“They did not use firearms, but knives and machetes, and they killed three Indians and critically injured another three.”
Egide Karafifi, the head city official in Kirumba, told the AFP news agency that the attackers were wearing civilian clothes, had raphia palm coverings on their heads and were singing Mai-Mai songs.
The Mai-Mai are just one of a number of armed groups fighting each other and the army in the east of the country.
They were integrated in the Congolese army but control their own territory in South Kivu province and have previously attempted to overturn the military command in the area.
“It’s a very sad loss but I can assure you that we will pursue our efforts against the threats posed by the various armed groups, including the group which launched the attack this morning”

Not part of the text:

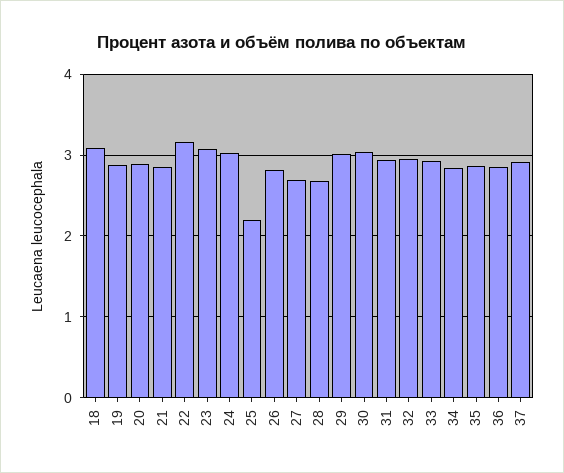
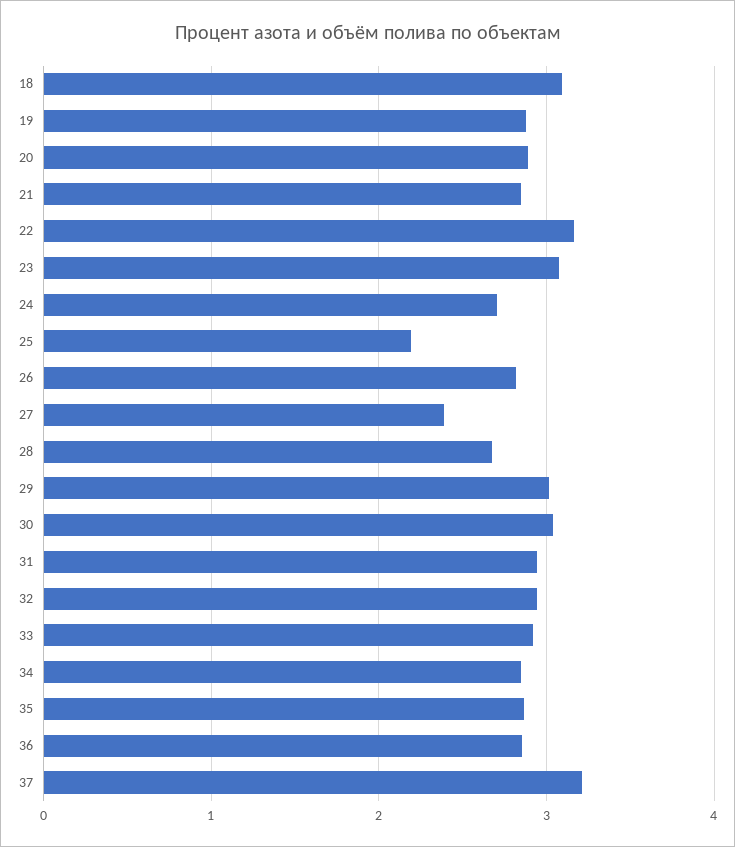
24: 3 -> 2.7
27: 2.7 -> 2.4
37: 2.9 -> 3.2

No group immediately claimed responsibility for the killings.
Roger Meece, the head of the UN mission in DR Congo, said the deaths were “a very sad loss,” but added that his forces would continue their efforts to beat the threat of armed groups operating in the region.
“I can only reiterate the shock I felt, the sadness for the loss of our soldiers,” Meece said at his weekly news conference in Kinshasa.
“It’s a very sad loss but I can assure you that we will pursue our efforts against the threats posed by the various armed groups, including the group which launched the attack this morning.”
Nearly 4,000 Indian army soldiers are part of the UN Congo peacekeeping mission, which has about 20,000 people from various countries.
An Indian peacekeeper was shot and killed in North Kivu in May this year, and another was killed in a gun battle in the province in 2005.
Ban Ki-moon, the UN secretary general, called for an investigation into the latest killings.
“The secretary-general condemns the assault and calls on the government of the Democratic Republic of the Congo to launch an immediate investigation into this incident and ensure that the perpetrators are swiftly identified and brought to justice,” a UN statement said.
Urged to leave
Repeated attacks have called into question the ability of the UN force to protect civilians. The mission, earlier known by its French acronym Monuc, has lost more than 100 peacekeepers since 1999.
It has been present in DR Congo since late 1999 and its mandate runs until June 30 next year.
DR Congo’s president has said that he wants all the peacekeepers out before September 2011 and the UN started a nominal withdrawal last month.
However, John Holmes, the UN humanitarin chief, and non-governmental groups have warned that violence may spiral out of control if the peacekeepers all leave.
Rebels ousted longtime dictator Mobutu Sese Seko in 1997, then turned on each other in back-to-back civil wars that became an international scramble for the country’s minerals and drew in soldiers from more than a half-dozen African nations.
The $1.35 billion-a-year UN mission helped hold DR Congo’s first democratic elections in 40 years in 2006, although results were disputed and critics said the process favored the incumbent, Joseph Kabila.